● **To-do item**
Would you print the records below from the first line through the line containing "what I thought others wanted and I would be", skipping the pictures?

Task data section start

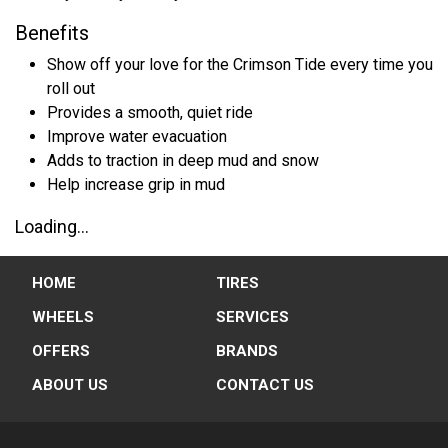
Benefits
Show off your love for the Crimson Tide every time you
roll out
Provides a smooth, quiet ride
Improve water evacuation
Adds to traction in deep mud and snow
Help increase grip in mud
Loading...
HOME
TIRES
WHEELS
SERVICES
OFFERS
BRANDS
ABOUT US
CONTACT US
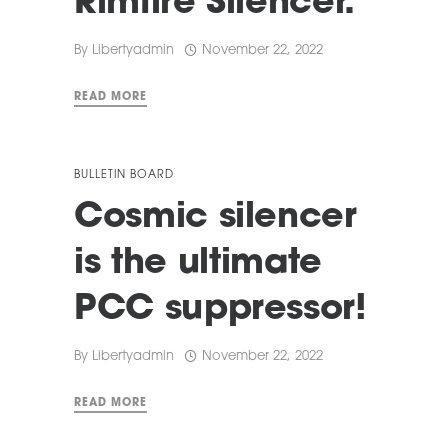
Rimfire Silencer.
By
Libertyadmin
November 22, 2022
READ MORE
BULLETIN BOARD
Cosmic silencer
is the ultimate
PCC suppressor!
By
Libertyadmin
November 22, 2022
READ MORE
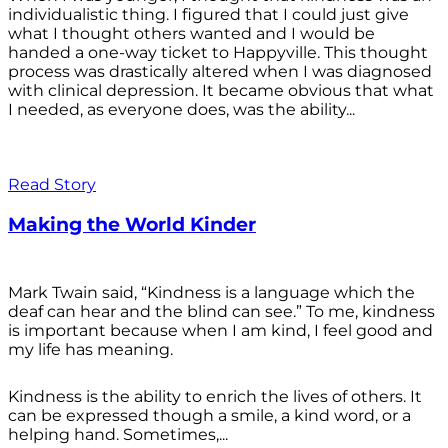
individualistic thing. I figured that I could just give
what I thought others wanted and I would be
handed a one-way ticket to Happyville. This thought
process was drastically altered when I was diagnosed
with clinical depression. It became obvious that what
I needed, as everyone does, was the ability...
Read Story
Making the World Kinder
Mark Twain said, “Kindness is a language which the
deaf can hear and the blind can see.” To me, kindness
is important because when I am kind, I feel good and
my life has meaning.
Kindness is the ability to enrich the lives of others. It
can be expressed though a smile, a kind word, or a
helping hand. Sometimes,...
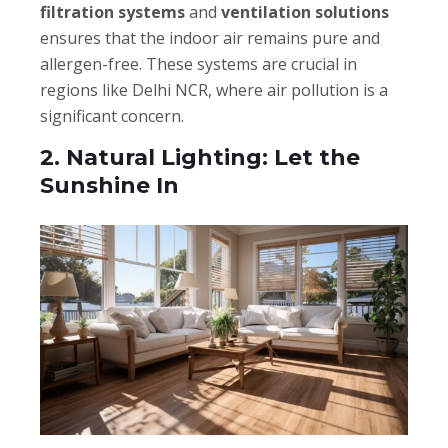
filtration systems
and
ventilation solutions
ensures that the indoor air remains pure and
allergen-free. These systems are crucial in
regions like Delhi NCR, where air pollution is a
significant concern.
2. Natural Lighting: Let the
Sunshine In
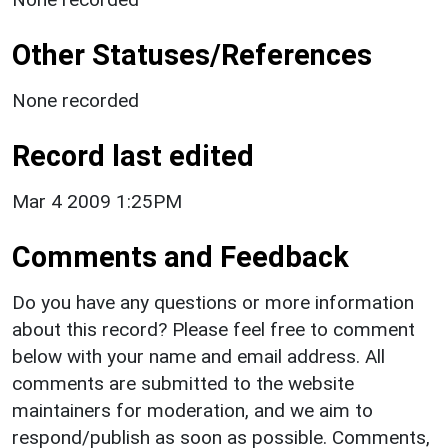
Other Statuses/References
None recorded
Record last edited
Mar 4 2009 1:25PM
Comments and Feedback
Do you have any questions or more information
about this record? Please feel free to comment
below with your name and email address. All
comments are submitted to the website
maintainers for moderation, and we aim to
respond/publish as soon as possible. Comments,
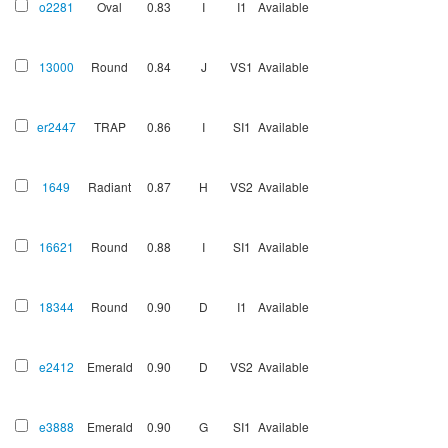
o2281
Oval
0.83
I
I1
Available
13000
Round
0.84
J
VS1
Available
er2447
TRAP
0.86
I
SI1
Available
1649
Radiant
0.87
H
VS2
Available
16621
Round
0.88
I
SI1
Available
18344
Round
0.90
D
I1
Available
e2412
Emerald
0.90
D
VS2
Available
e3888
Emerald
0.90
G
SI1
Available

Task data section end

● **Problem solution**
Benefits
Show off your love for the Crimson Tide every time you
roll out
Provides a smooth, quiet ride
Improve water evacuation
Adds to traction in deep mud and snow
Help increase grip in mud
Loading...
HOME
TIRES
WHEELS
SERVICES
OFFERS
BRANDS
ABOUT US
CONTACT US
Rimfire Silencer.
By
Libertyadmin
November 22, 2022
READ MORE
BULLETIN BOARD
Cosmic silencer
is the ultimate
PCC suppressor!
By
Libertyadmin
November 22, 2022
READ MORE
individualistic thing. I figured that I could just give
what I thought others wanted and I would be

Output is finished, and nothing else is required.